- Kenya Power wants to increase the cost of a unit of power for the usage of less than 30 kilowatts(kWh)) per month to Sh28.01 a unit.
- Consumers under this tariff band will pay 35.3 per cent more from the current Sh20.70 for every unit of power.
Kenya Power has set in motion a far-reaching electricity tariffs review that will see hustlers who consume less than 30 units a month pay their bills through the nose.
The listed utility firm is seeking the approval of the energy regulator to increase the cost of a unit of power for the usage of fewer than 30 kilowatts(kWh)) per month to Sh28.01 a unit.
Consumers under this tariff band will pay 35.3 per cent more than the current Sh20.70 for every unit of power.
Those consuming 50-kilowatt a month will pay Sh36.92 a unit from the current Sh20.70, representing a 78.3 percent jump in electricity costs for households.

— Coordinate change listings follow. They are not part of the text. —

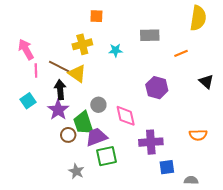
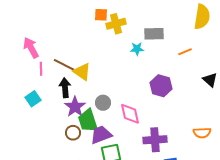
yellow cross: (82, 44) -> (116, 24), moved
cyan star: (116, 50) -> (137, 49), moved
purple star: (58, 110) -> (75, 107), moved

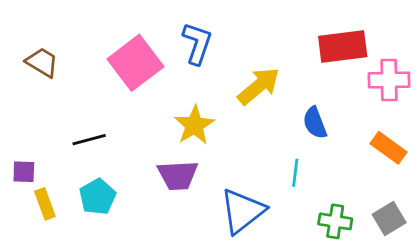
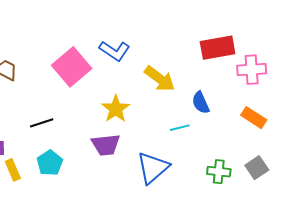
blue L-shape: (197, 43) -> (115, 51), turned 108
yellow arrow: (259, 86) -> (160, 79), turned 80
cyan line: (295, 173) -> (180, 128), moved, turned 72

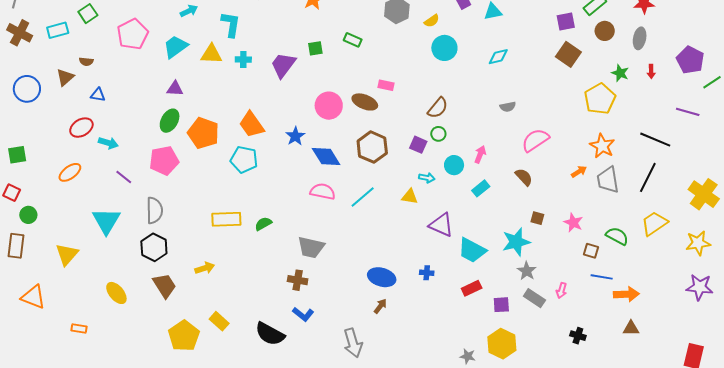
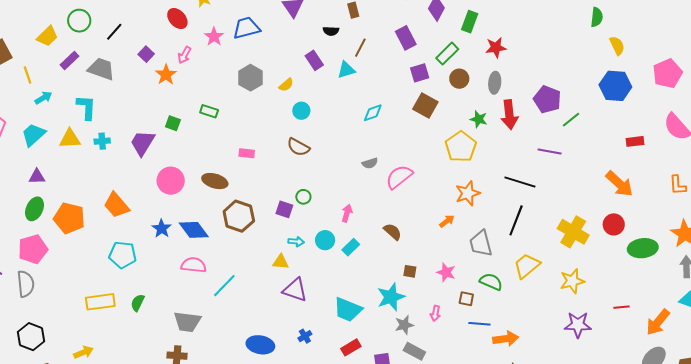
green square: (315, 48) -> (173, 123), turned 35
cyan circle: (444, 48) -> (301, 111), size x0.7
cyan diamond: (498, 57) -> (373, 113), moved
red arrow: (651, 71) -> (509, 115), size x2.0
brown ellipse: (365, 102) -> (215, 181), moved
pink circle: (329, 106) -> (171, 181), moved
brown semicircle: (438, 108) -> (298, 147), moved, turned 85
blue star: (295, 136) -> (162, 229), moved
pink semicircle: (535, 140) -> (399, 177), moved
orange star: (602, 146) -> (468, 193), turned 30
cyan pentagon: (244, 160) -> (123, 255), moved
cyan circle: (454, 165) -> (325, 240), moved
gray trapezoid: (608, 180) -> (481, 243), moved
cyan line: (363, 197) -> (224, 286), moved
gray semicircle: (154, 210) -> (26, 284), moved
green semicircle: (263, 224) -> (138, 303), turned -30
purple triangle: (441, 225) -> (295, 290), moved
gray star: (527, 271) -> (404, 325), turned 30
blue cross: (427, 273) -> (305, 336), turned -32
pink arrow: (561, 290) -> (435, 313), moved

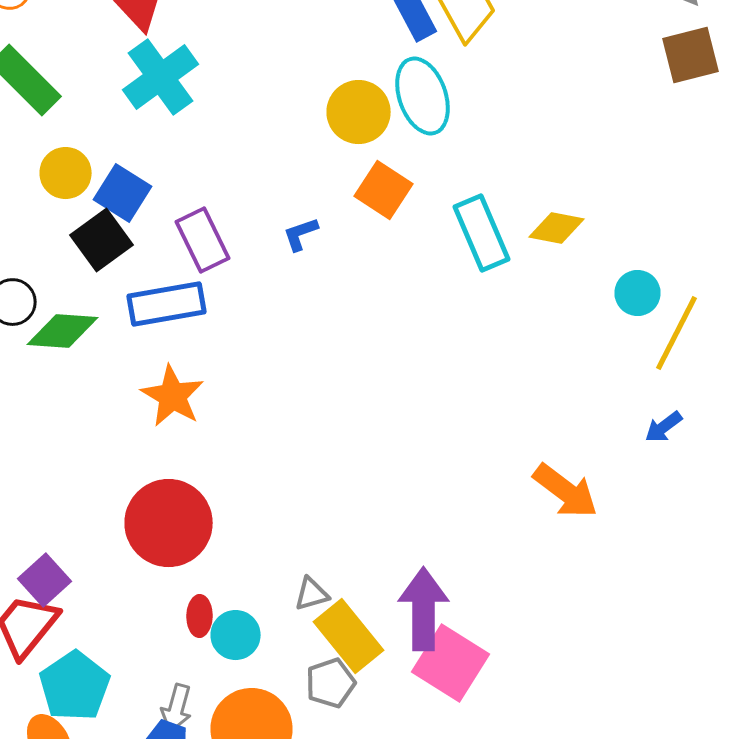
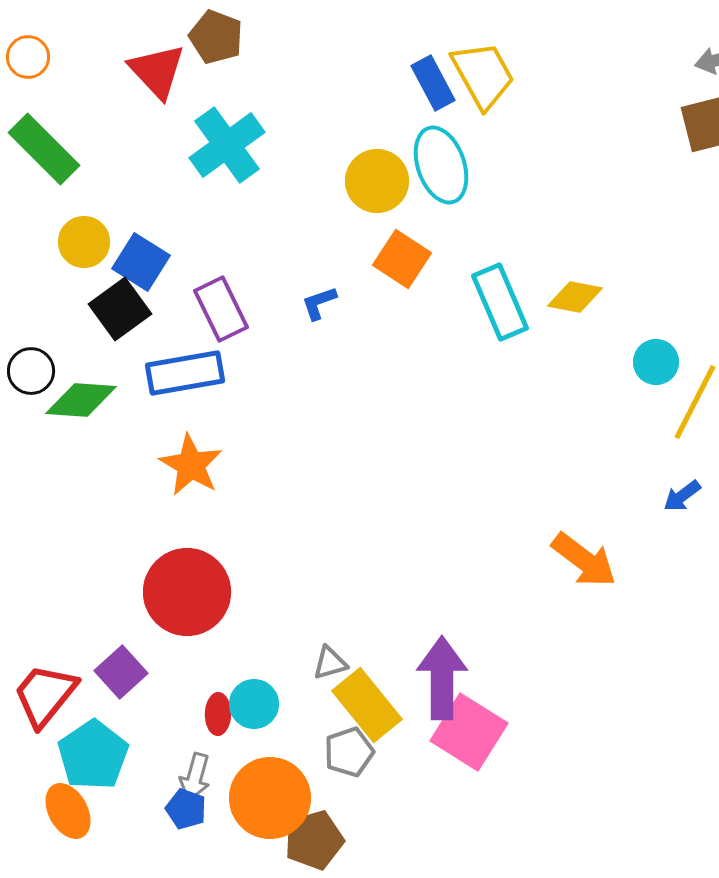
cyan cross: (160, 77) -> (227, 145), moved
purple square: (44, 580) -> (121, 672), moved
red ellipse: (200, 616) -> (218, 714), moved

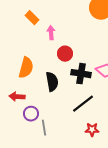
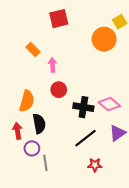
red circle: (65, 54) -> (59, 90), moved
black semicircle: (52, 82) -> (39, 124), moved
red arrow: (17, 97) -> (17, 131), turned 77

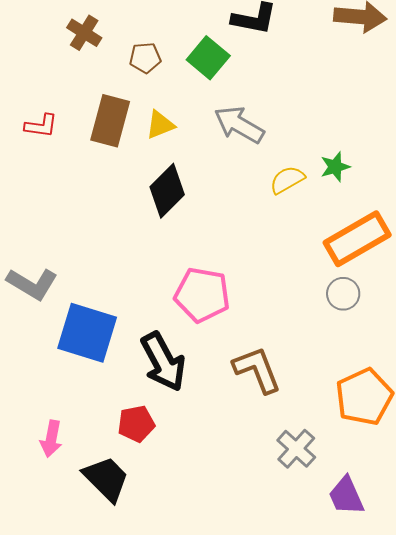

Kenya Power has also reduced the threshold for accessing the monthly power subsidy equivalent to a 24.1 percent discount from 100 kilowatt hours to the proposed 30 units.

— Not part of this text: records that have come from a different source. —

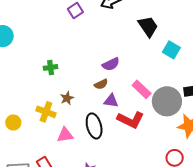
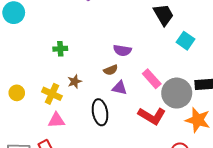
purple semicircle: (111, 64) -> (122, 50), turned 30
red L-shape: (131, 120) -> (152, 116), moved
yellow circle: (13, 123) -> (17, 93), moved
pink triangle: (65, 135) -> (56, 120), moved

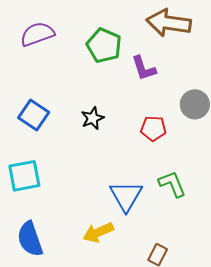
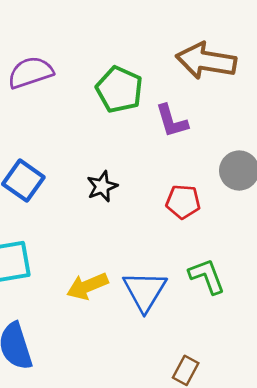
yellow arrow: (98, 232) -> (87, 286), moved

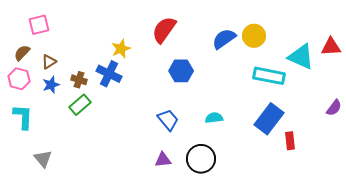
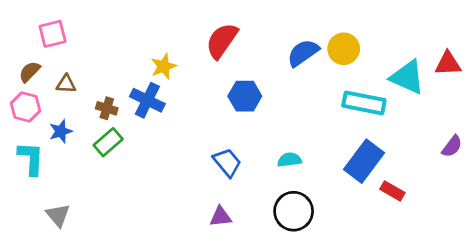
brown triangle: (49, 62) -> (66, 84), turned 35
blue star: (51, 85) -> (61, 131), moved
red rectangle: (290, 141) -> (392, 191), turned -54
black circle: (201, 159) -> (294, 211), moved

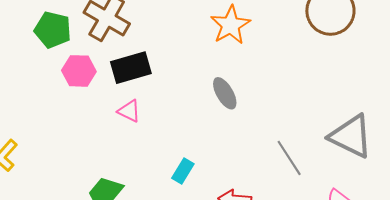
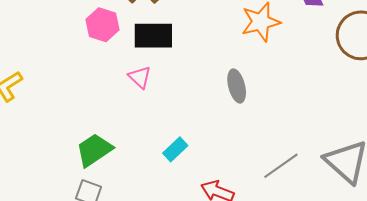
gray line: (289, 158) -> (281, 166), turned 72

This means that households that consume more than 30 units a month will not be entitled to the subsidy they have enjoyed since 2018.
This will make their power bills goes up.
Should the Energy and Petroleum Regulatory Authority (EPRA), approve Kenya Power's proposals, then more homes will likely unplug gadgets like fridges, TV, cookers, microwaves and electric heaters.
“There is a proposal to revise the Life-Line (subsidy) consumption band for both small commercial and domestic customers from the current 100kWh/month to 30kWh/month,” Kenya Power said.
“This will align the objectives of the lifeline/social tariff customer category with the correct social class normally defined by the level of income.”
Kenya Power has insisted that the move is meant to ensure as many poor households, which consume less than 30 units a month, enjoy the subsidy.
The proposed tariffs which will apply from April 1 after Epra’s approval, will hurt household budgets and raise the already high cost of doing business in Kenya.
Kenya Power holds that the higher tariffs are justified because the present electricity prices lapsed in 2019.
In 2018, Epra reduced the retail prices of electricity following former President Uhuru Kenyatta's order.
There are concerns that the proposed increase will hurt businesses given that electricity is a key determinant for new investments.